I have always been a big fan of organic gardening. I prefer not to use fertilizers or pesticides if at all possible. Before I married the Engineer, I always kept a compost heap. The Engineer won't hear of it, though, he firmly considers compost heaps to be rat cafeterias and messy, messy, messy. Now that I'm married, I get my compost in cubic foot bags and remember my glory days of homemade compost with nostalgia.
Ah, for the olden days in Charlotte, NC, when I was known as the Zoo-Poo Lady.
Every year the circus came to town and every year when they left, they left behind industrial sized dumpsters loaded with pachyderm poop, liberally seasoned with zebra and horse apples and camel doo.
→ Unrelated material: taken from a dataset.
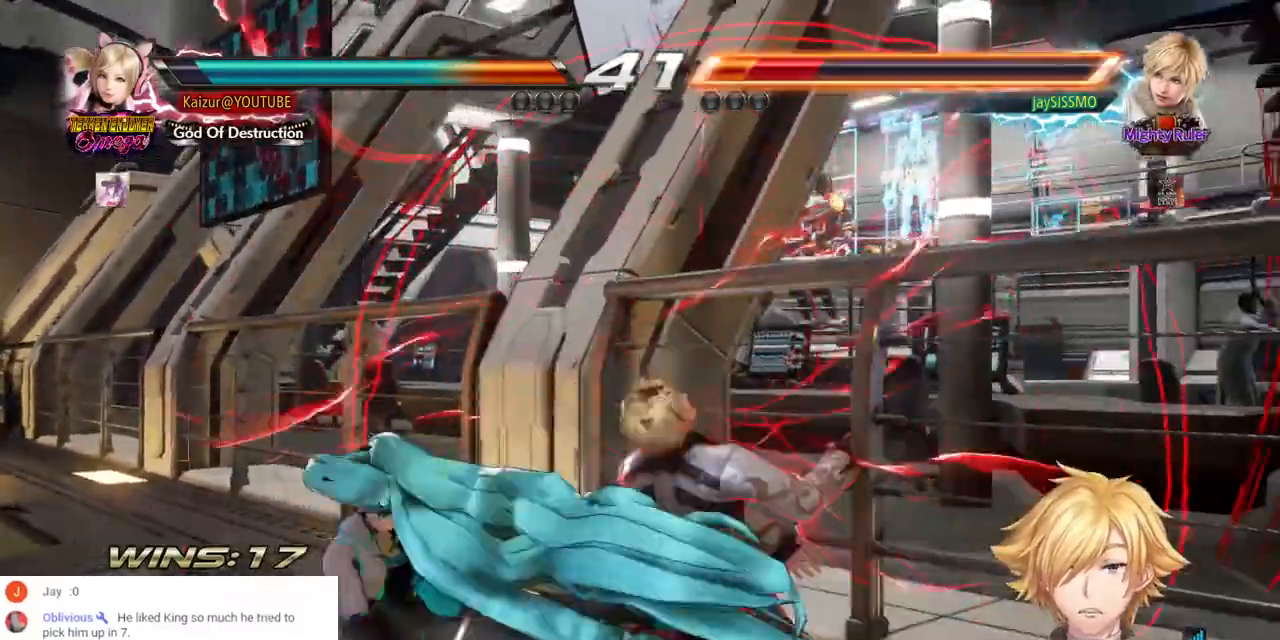
{"buttons": ["SQUARE", "DPAD_LEFT"], "left_stick": "center", "right_stick": "center", "events": [[83, "SQUARE", "down"], [200, "SQUARE", "up"], [267, "SQUARE", "down"], [383, "SQUARE", "up"], [433, "SQUARE", "down"]]}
The city got rid of it by inviting the public to dive on in and take home whatever they could carry. The "dive on in" part was quite literal. Close to a hundred people would show up with their pickup trucks, garbage cans, buckets, plastic bags, and mothers-in-law’s old Dodges and clamber into the steaming dumpsters, shovels flashing, to get their share of the black gold. The smell and the chaos were equally astonishing. I usually managed to emerge from the melee with my two garbage cans full and hauled them home in the hatchback. When I mixed that zoo poo in with the leaves and grass in the compost bin my heap really heated up! The neighborhood kids thought it was the funniest thing they'd ever heard of.
Somehow composted steer manure just ain't the same.